§ **Your objective**
If a picture appears in the records, skip it; copy everything else exactly.

↓↓↓

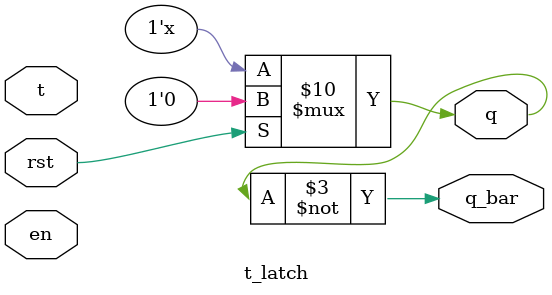
<source format=v>
`timescale 1ns / 1ps

module t_latch(t,en,rst,q,q_bar);
input t,en,rst;
output reg  q;
output  q_bar;
  
always@(rst or en or t)
    begin
    
      if(rst)
      q<=0;
      
      else if(en)
        begin
          if(t)
            q<=~q;
          else
            q<=q;
        end
        
    end
 
 assign q_bar=~q;

endmodule

</source>
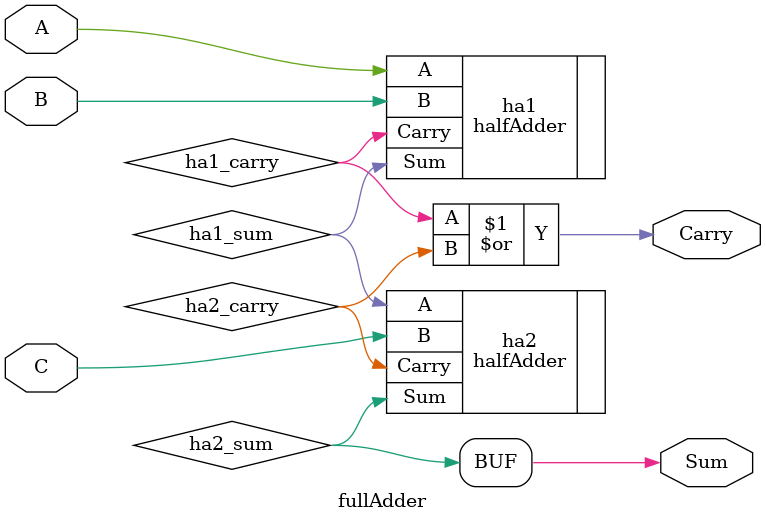
<source format=v>
module fullAdder(A,B,C,Sum,Carry);
    //declare Input Ports
    input A;
    input B;
    input C;
    //declare Output Ports
    output Sum;
    output Carry;
     //Internal variables
    wire ha1_sum;
    wire ha2_sum;
    wire ha1_carry;
    wire ha2_carry;
    wire Sum;
    wire Carry;

     //Instantiate the halfAdder1
    halfAdder  ha1(
        .A(A),
        .B(B),
        .Sum(ha1_sum),
        .Carry(ha1_carry)
    );
    
    //Instantiate the halfAdder2
    halfAdder  ha2(
        .A(ha1_sum),
        .B(C),
        .Sum(ha2_sum),
        .Carry(ha2_carry)
    );

    assign Sum = ha2_sum;  
    assign Carry = ha1_carry | ha2_carry;
    
endmodule

</source>
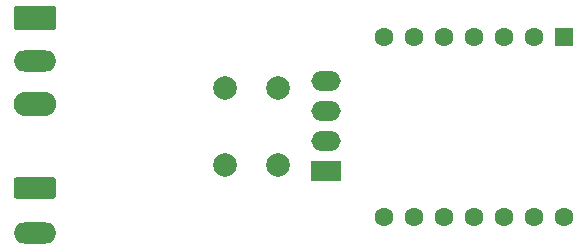
<source format=gbr>
%TF.GenerationSoftware,KiCad,Pcbnew,8.0.3*%
%TF.CreationDate,2024-06-15T12:10:25-04:00*%
%TF.ProjectId,RP2040_Count,52503230-3430-45f4-936f-756e742e6b69,v2*%
%TF.SameCoordinates,Original*%
%TF.FileFunction,Soldermask,Bot*%
%TF.FilePolarity,Negative*%
%FSLAX46Y46*%
G04 Gerber Fmt 4.6, Leading zero omitted, Abs format (unit mm)*
G04 Created by KiCad (PCBNEW 8.0.3) date 2024-06-15 12:10:25*
%MOMM*%
%LPD*%
G01*
G04 APERTURE LIST*
G04 Aperture macros list*
%AMRoundRect*
0 Rectangle with rounded corners*
0 $1 Rounding radius*
0 $2 $3 $4 $5 $6 $7 $8 $9 X,Y pos of 4 corners*
0 Add a 4 corners polygon primitive as box body*
4,1,4,$2,$3,$4,$5,$6,$7,$8,$9,$2,$3,0*
0 Add four circle primitives for the rounded corners*
1,1,$1+$1,$2,$3*
1,1,$1+$1,$4,$5*
1,1,$1+$1,$6,$7*
1,1,$1+$1,$8,$9*
0 Add four rect primitives between the rounded corners*
20,1,$1+$1,$2,$3,$4,$5,0*
20,1,$1+$1,$4,$5,$6,$7,0*
20,1,$1+$1,$6,$7,$8,$9,0*
20,1,$1+$1,$8,$9,$2,$3,0*%
G04 Aperture macros list end*
%ADD10RoundRect,0.250000X-1.550000X0.650000X-1.550000X-0.650000X1.550000X-0.650000X1.550000X0.650000X0*%
%ADD11O,3.600000X1.800000*%
%ADD12R,1.600000X1.600000*%
%ADD13C,1.600000*%
%ADD14RoundRect,0.291667X-1.508333X0.758333X-1.508333X-0.758333X1.508333X-0.758333X1.508333X0.758333X0*%
%ADD15O,3.600000X2.100000*%
%ADD16R,2.500000X1.700000*%
%ADD17O,2.500000X1.700000*%
%ADD18C,2.000000*%
G04 APERTURE END LIST*
D10*
%TO.C,TB1*%
X105357500Y-92112500D03*
D11*
X105357500Y-95922500D03*
%TD*%
D12*
%TO.C,U2*%
X150100000Y-79260000D03*
D13*
X147560000Y-79260000D03*
X145020000Y-79260000D03*
X142480000Y-79260000D03*
X139940000Y-79260000D03*
X137400000Y-79260000D03*
X134860000Y-79260000D03*
X134860000Y-94500000D03*
X137400000Y-94500000D03*
X139940000Y-94500000D03*
X142480000Y-94500000D03*
X145020000Y-94500000D03*
X147560000Y-94500000D03*
X150100000Y-94500000D03*
%TD*%
D14*
%TO.C,J2*%
X105357500Y-77680000D03*
D11*
X105357500Y-81340000D03*
D15*
X105357500Y-85000000D03*
%TD*%
D16*
%TO.C,J3*%
X130010000Y-90620000D03*
D17*
X130010000Y-88120000D03*
X130010000Y-85520000D03*
X130010000Y-83020000D03*
%TD*%
D18*
%TO.C,SW1*%
X125900000Y-90100000D03*
X125900000Y-83600000D03*
X121400000Y-90100000D03*
X121400000Y-83600000D03*
%TD*%
M02*

</source>
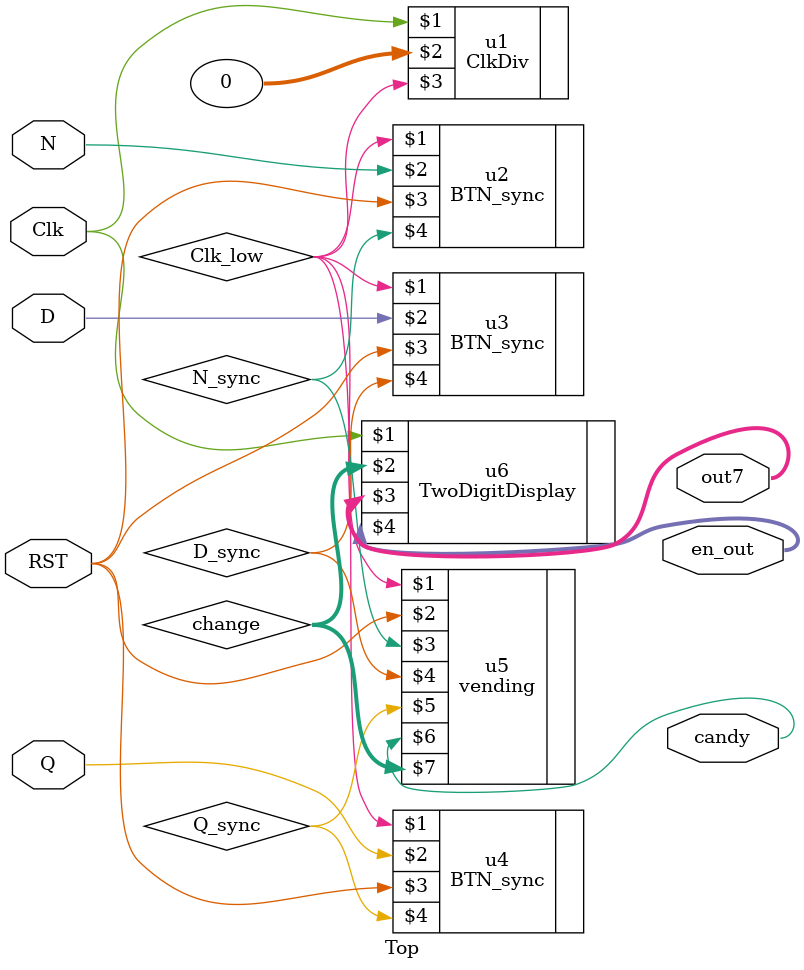
<source format=v>
`timescale 1ns/1ps

module Top(Clk, RST, N, D, Q, candy, out7, en_out);
	
	input Clk, RST, N, D, Q;
	output wire candy;	
    output  wire [6:0] out7;
    output  wire [7:0] en_out;

	wire Clk_low;
	wire N_sync, D_sync, Q_sync;
	wire [5:0] change;

	ClkDiv u1(Clk, 0, Clk_low);
	//BTN_sync(Clk, BTN, RST, Outp);
	BTN_sync u2(Clk_low, N, RST, N_sync);
	BTN_sync u3(Clk_low, D, RST, D_sync);
	BTN_sync u4(Clk_low, Q, RST, Q_sync);
	//vending(Clk, RST, N, D, Q, CAN, CHG);
	vending u5(Clk_low, RST, N_sync, D_sync, Q_sync, candy, change);
	TwoDigitDisplay u6(Clk, change, out7, en_out);

endmodule

</source>
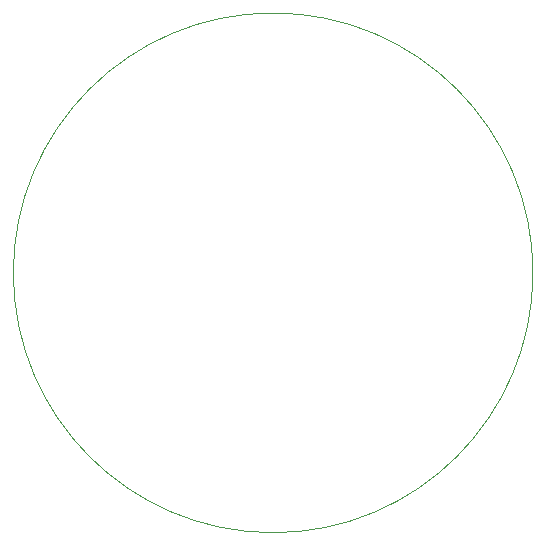
<source format=gbr>
%TF.GenerationSoftware,KiCad,Pcbnew,6.0.11-2627ca5db0~126~ubuntu22.04.1*%
%TF.CreationDate,2023-11-28T13:50:45+01:00*%
%TF.ProjectId,led_buck_3a,6c65645f-6275-4636-9b5f-33612e6b6963,rev?*%
%TF.SameCoordinates,Original*%
%TF.FileFunction,Profile,NP*%
%FSLAX46Y46*%
G04 Gerber Fmt 4.6, Leading zero omitted, Abs format (unit mm)*
G04 Created by KiCad (PCBNEW 6.0.11-2627ca5db0~126~ubuntu22.04.1) date 2023-11-28 13:50:45*
%MOMM*%
%LPD*%
G01*
G04 APERTURE LIST*
%TA.AperFunction,Profile*%
%ADD10C,0.050000*%
%TD*%
G04 APERTURE END LIST*
D10*
X72000000Y-50000000D02*
G75*
G03*
X72000000Y-50000000I-22000000J0D01*
G01*
M02*

</source>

↑↑↑

§ **Exercise response**
<source format=v>
`timescale 1ns / 1ps

module t_latch(t,en,rst,q,q_bar);
input t,en,rst;
output reg  q;
output  q_bar;
  
always@(rst or en or t)
    begin
    
      if(rst)
      q<=0;
      
      else if(en)
        begin
          if(t)
            q<=~q;
          else
            q<=q;
        end
        
    end
 
 assign q_bar=~q;

endmodule

</source>
<source format=v>
module fullAdder(A,B,C,Sum,Carry);
    //declare Input Ports
    input A;
    input B;
    input C;
    //declare Output Ports
    output Sum;
    output Carry;
     //Internal variables
    wire ha1_sum;
    wire ha2_sum;
    wire ha1_carry;
    wire ha2_carry;
    wire Sum;
    wire Carry;

     //Instantiate the halfAdder1
    halfAdder  ha1(
        .A(A),
        .B(B),
        .Sum(ha1_sum),
        .Carry(ha1_carry)
    );
    
    //Instantiate the halfAdder2
    halfAdder  ha2(
        .A(ha1_sum),
        .B(C),
        .Sum(ha2_sum),
        .Carry(ha2_carry)
    );

    assign Sum = ha2_sum;  
    assign Carry = ha1_carry | ha2_carry;
    
endmodule

</source>
<source format=gbr>
%TF.GenerationSoftware,KiCad,Pcbnew,8.0.3*%
%TF.CreationDate,2024-06-15T12:10:25-04:00*%
%TF.ProjectId,RP2040_Count,52503230-3430-45f4-936f-756e742e6b69,v2*%
%TF.SameCoordinates,Original*%
%TF.FileFunction,Soldermask,Bot*%
%TF.FilePolarity,Negative*%
%FSLAX46Y46*%
G04 Gerber Fmt 4.6, Leading zero omitted, Abs format (unit mm)*
G04 Created by KiCad (PCBNEW 8.0.3) date 2024-06-15 12:10:25*
%MOMM*%
%LPD*%
G01*
G04 APERTURE LIST*
G04 Aperture macros list*
%AMRoundRect*
0 Rectangle with rounded corners*
0 $1 Rounding radius*
0 $2 $3 $4 $5 $6 $7 $8 $9 X,Y pos of 4 corners*
0 Add a 4 corners polygon primitive as box body*
4,1,4,$2,$3,$4,$5,$6,$7,$8,$9,$2,$3,0*
0 Add four circle primitives for the rounded corners*
1,1,$1+$1,$2,$3*
1,1,$1+$1,$4,$5*
1,1,$1+$1,$6,$7*
1,1,$1+$1,$8,$9*
0 Add four rect primitives between the rounded corners*
20,1,$1+$1,$2,$3,$4,$5,0*
20,1,$1+$1,$4,$5,$6,$7,0*
20,1,$1+$1,$6,$7,$8,$9,0*
20,1,$1+$1,$8,$9,$2,$3,0*%
G04 Aperture macros list end*
%ADD10RoundRect,0.250000X-1.550000X0.650000X-1.550000X-0.650000X1.550000X-0.650000X1.550000X0.650000X0*%
%ADD11O,3.600000X1.800000*%
%ADD12R,1.600000X1.600000*%
%ADD13C,1.600000*%
%ADD14RoundRect,0.291667X-1.508333X0.758333X-1.508333X-0.758333X1.508333X-0.758333X1.508333X0.758333X0*%
%ADD15O,3.600000X2.100000*%
%ADD16R,2.500000X1.700000*%
%ADD17O,2.500000X1.700000*%
%ADD18C,2.000000*%
G04 APERTURE END LIST*
D10*
%TO.C,TB1*%
X105357500Y-92112500D03*
D11*
X105357500Y-95922500D03*
%TD*%
D12*
%TO.C,U2*%
X150100000Y-79260000D03*
D13*
X147560000Y-79260000D03*
X145020000Y-79260000D03*
X142480000Y-79260000D03*
X139940000Y-79260000D03*
X137400000Y-79260000D03*
X134860000Y-79260000D03*
X134860000Y-94500000D03*
X137400000Y-94500000D03*
X139940000Y-94500000D03*
X142480000Y-94500000D03*
X145020000Y-94500000D03*
X147560000Y-94500000D03*
X150100000Y-94500000D03*
%TD*%
D14*
%TO.C,J2*%
X105357500Y-77680000D03*
D11*
X105357500Y-81340000D03*
D15*
X105357500Y-85000000D03*
%TD*%
D16*
%TO.C,J3*%
X130010000Y-90620000D03*
D17*
X130010000Y-88120000D03*
X130010000Y-85520000D03*
X130010000Y-83020000D03*
%TD*%
D18*
%TO.C,SW1*%
X125900000Y-90100000D03*
X125900000Y-83600000D03*
X121400000Y-90100000D03*
X121400000Y-83600000D03*
%TD*%
M02*

</source>
<source format=v>
`timescale 1ns/1ps

module Top(Clk, RST, N, D, Q, candy, out7, en_out);
	
	input Clk, RST, N, D, Q;
	output wire candy;	
    output  wire [6:0] out7;
    output  wire [7:0] en_out;

	wire Clk_low;
	wire N_sync, D_sync, Q_sync;
	wire [5:0] change;

	ClkDiv u1(Clk, 0, Clk_low);
	//BTN_sync(Clk, BTN, RST, Outp);
	BTN_sync u2(Clk_low, N, RST, N_sync);
	BTN_sync u3(Clk_low, D, RST, D_sync);
	BTN_sync u4(Clk_low, Q, RST, Q_sync);
	//vending(Clk, RST, N, D, Q, CAN, CHG);
	vending u5(Clk_low, RST, N_sync, D_sync, Q_sync, candy, change);
	TwoDigitDisplay u6(Clk, change, out7, en_out);

endmodule

</source>
<source format=gbr>
%TF.GenerationSoftware,KiCad,Pcbnew,6.0.11-2627ca5db0~126~ubuntu22.04.1*%
%TF.CreationDate,2023-11-28T13:50:45+01:00*%
%TF.ProjectId,led_buck_3a,6c65645f-6275-4636-9b5f-33612e6b6963,rev?*%
%TF.SameCoordinates,Original*%
%TF.FileFunction,Profile,NP*%
%FSLAX46Y46*%
G04 Gerber Fmt 4.6, Leading zero omitted, Abs format (unit mm)*
G04 Created by KiCad (PCBNEW 6.0.11-2627ca5db0~126~ubuntu22.04.1) date 2023-11-28 13:50:45*
%MOMM*%
%LPD*%
G01*
G04 APERTURE LIST*
%TA.AperFunction,Profile*%
%ADD10C,0.050000*%
%TD*%
G04 APERTURE END LIST*
D10*
X72000000Y-50000000D02*
G75*
G03*
X72000000Y-50000000I-22000000J0D01*
G01*
M02*

</source>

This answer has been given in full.